- _Records for processing_:
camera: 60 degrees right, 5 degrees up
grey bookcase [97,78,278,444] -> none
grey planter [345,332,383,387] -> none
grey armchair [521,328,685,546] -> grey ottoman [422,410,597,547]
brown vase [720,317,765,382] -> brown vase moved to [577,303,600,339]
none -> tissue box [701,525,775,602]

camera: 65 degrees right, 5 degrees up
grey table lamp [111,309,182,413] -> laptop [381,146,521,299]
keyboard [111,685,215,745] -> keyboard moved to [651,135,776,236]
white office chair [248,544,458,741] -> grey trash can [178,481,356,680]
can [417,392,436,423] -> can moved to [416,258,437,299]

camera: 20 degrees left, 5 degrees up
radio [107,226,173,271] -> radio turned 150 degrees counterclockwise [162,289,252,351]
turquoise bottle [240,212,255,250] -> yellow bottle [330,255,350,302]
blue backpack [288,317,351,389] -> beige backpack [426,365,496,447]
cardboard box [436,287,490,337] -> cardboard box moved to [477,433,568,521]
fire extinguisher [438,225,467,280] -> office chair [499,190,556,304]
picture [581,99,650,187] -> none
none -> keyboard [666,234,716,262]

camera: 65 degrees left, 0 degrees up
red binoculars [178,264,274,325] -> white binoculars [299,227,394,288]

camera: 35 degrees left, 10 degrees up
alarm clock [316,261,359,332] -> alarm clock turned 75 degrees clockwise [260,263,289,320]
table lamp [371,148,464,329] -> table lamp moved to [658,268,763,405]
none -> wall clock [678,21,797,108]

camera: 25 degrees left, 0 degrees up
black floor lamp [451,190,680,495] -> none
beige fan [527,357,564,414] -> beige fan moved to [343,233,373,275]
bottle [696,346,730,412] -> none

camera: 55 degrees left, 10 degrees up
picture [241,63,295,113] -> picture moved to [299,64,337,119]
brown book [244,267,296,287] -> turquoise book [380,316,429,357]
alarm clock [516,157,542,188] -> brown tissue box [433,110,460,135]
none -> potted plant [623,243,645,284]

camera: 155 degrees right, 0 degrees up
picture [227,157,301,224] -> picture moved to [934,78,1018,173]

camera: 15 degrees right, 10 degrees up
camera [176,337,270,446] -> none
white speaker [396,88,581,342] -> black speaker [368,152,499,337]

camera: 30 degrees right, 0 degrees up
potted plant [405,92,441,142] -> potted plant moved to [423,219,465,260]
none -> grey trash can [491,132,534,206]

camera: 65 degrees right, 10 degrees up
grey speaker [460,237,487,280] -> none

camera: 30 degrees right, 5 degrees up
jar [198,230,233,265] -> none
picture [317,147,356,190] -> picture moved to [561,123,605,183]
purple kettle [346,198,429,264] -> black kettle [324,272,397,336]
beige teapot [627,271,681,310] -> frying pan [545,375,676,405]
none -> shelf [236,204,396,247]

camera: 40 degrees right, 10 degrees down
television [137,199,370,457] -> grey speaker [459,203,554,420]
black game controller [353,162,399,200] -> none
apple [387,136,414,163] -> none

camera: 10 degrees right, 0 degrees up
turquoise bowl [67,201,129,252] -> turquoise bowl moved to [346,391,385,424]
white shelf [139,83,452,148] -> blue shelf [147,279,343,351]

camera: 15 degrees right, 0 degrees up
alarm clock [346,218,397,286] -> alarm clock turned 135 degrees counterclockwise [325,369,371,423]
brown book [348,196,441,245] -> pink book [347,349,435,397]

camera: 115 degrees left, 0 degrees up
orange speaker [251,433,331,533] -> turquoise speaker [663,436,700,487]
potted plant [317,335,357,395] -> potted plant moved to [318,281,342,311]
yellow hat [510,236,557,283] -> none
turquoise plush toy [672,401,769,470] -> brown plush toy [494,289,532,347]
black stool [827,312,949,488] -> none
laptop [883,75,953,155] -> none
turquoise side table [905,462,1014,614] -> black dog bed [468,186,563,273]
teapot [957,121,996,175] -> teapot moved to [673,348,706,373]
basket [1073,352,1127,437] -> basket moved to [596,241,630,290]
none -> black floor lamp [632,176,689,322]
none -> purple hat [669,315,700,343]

- _Exercise details_:
Take the records above and copy them out exactly.

- _Result for this task_:
camera: 60 degrees right, 5 degrees up
grey bookcase [97,78,278,444] -> none
grey planter [345,332,383,387] -> none
grey armchair [521,328,685,546] -> grey ottoman [422,410,597,547]
brown vase [720,317,765,382] -> brown vase moved to [577,303,600,339]
none -> tissue box [701,525,775,602]

camera: 65 degrees right, 5 degrees up
grey table lamp [111,309,182,413] -> laptop [381,146,521,299]
keyboard [111,685,215,745] -> keyboard moved to [651,135,776,236]
white office chair [248,544,458,741] -> grey trash can [178,481,356,680]
can [417,392,436,423] -> can moved to [416,258,437,299]

camera: 20 degrees left, 5 degrees up
radio [107,226,173,271] -> radio turned 150 degrees counterclockwise [162,289,252,351]
turquoise bottle [240,212,255,250] -> yellow bottle [330,255,350,302]
blue backpack [288,317,351,389] -> beige backpack [426,365,496,447]
cardboard box [436,287,490,337] -> cardboard box moved to [477,433,568,521]
fire extinguisher [438,225,467,280] -> office chair [499,190,556,304]
picture [581,99,650,187] -> none
none -> keyboard [666,234,716,262]

camera: 65 degrees left, 0 degrees up
red binoculars [178,264,274,325] -> white binoculars [299,227,394,288]

camera: 35 degrees left, 10 degrees up
alarm clock [316,261,359,332] -> alarm clock turned 75 degrees clockwise [260,263,289,320]
table lamp [371,148,464,329] -> table lamp moved to [658,268,763,405]
none -> wall clock [678,21,797,108]

camera: 25 degrees left, 0 degrees up
black floor lamp [451,190,680,495] -> none
beige fan [527,357,564,414] -> beige fan moved to [343,233,373,275]
bottle [696,346,730,412] -> none

camera: 55 degrees left, 10 degrees up
picture [241,63,295,113] -> picture moved to [299,64,337,119]
brown book [244,267,296,287] -> turquoise book [380,316,429,357]
alarm clock [516,157,542,188] -> brown tissue box [433,110,460,135]
none -> potted plant [623,243,645,284]

camera: 155 degrees right, 0 degrees up
picture [227,157,301,224] -> picture moved to [934,78,1018,173]

camera: 15 degrees right, 10 degrees up
camera [176,337,270,446] -> none
white speaker [396,88,581,342] -> black speaker [368,152,499,337]

camera: 30 degrees right, 0 degrees up
potted plant [405,92,441,142] -> potted plant moved to [423,219,465,260]
none -> grey trash can [491,132,534,206]

camera: 65 degrees right, 10 degrees up
grey speaker [460,237,487,280] -> none

camera: 30 degrees right, 5 degrees up
jar [198,230,233,265] -> none
picture [317,147,356,190] -> picture moved to [561,123,605,183]
purple kettle [346,198,429,264] -> black kettle [324,272,397,336]
beige teapot [627,271,681,310] -> frying pan [545,375,676,405]
none -> shelf [236,204,396,247]

camera: 40 degrees right, 10 degrees down
television [137,199,370,457] -> grey speaker [459,203,554,420]
black game controller [353,162,399,200] -> none
apple [387,136,414,163] -> none

camera: 10 degrees right, 0 degrees up
turquoise bowl [67,201,129,252] -> turquoise bowl moved to [346,391,385,424]
white shelf [139,83,452,148] -> blue shelf [147,279,343,351]

camera: 15 degrees right, 0 degrees up
alarm clock [346,218,397,286] -> alarm clock turned 135 degrees counterclockwise [325,369,371,423]
brown book [348,196,441,245] -> pink book [347,349,435,397]

camera: 115 degrees left, 0 degrees up
orange speaker [251,433,331,533] -> turquoise speaker [663,436,700,487]
potted plant [317,335,357,395] -> potted plant moved to [318,281,342,311]
yellow hat [510,236,557,283] -> none
turquoise plush toy [672,401,769,470] -> brown plush toy [494,289,532,347]
black stool [827,312,949,488] -> none
laptop [883,75,953,155] -> none
turquoise side table [905,462,1014,614] -> black dog bed [468,186,563,273]
teapot [957,121,996,175] -> teapot moved to [673,348,706,373]
basket [1073,352,1127,437] -> basket moved to [596,241,630,290]
none -> black floor lamp [632,176,689,322]
none -> purple hat [669,315,700,343]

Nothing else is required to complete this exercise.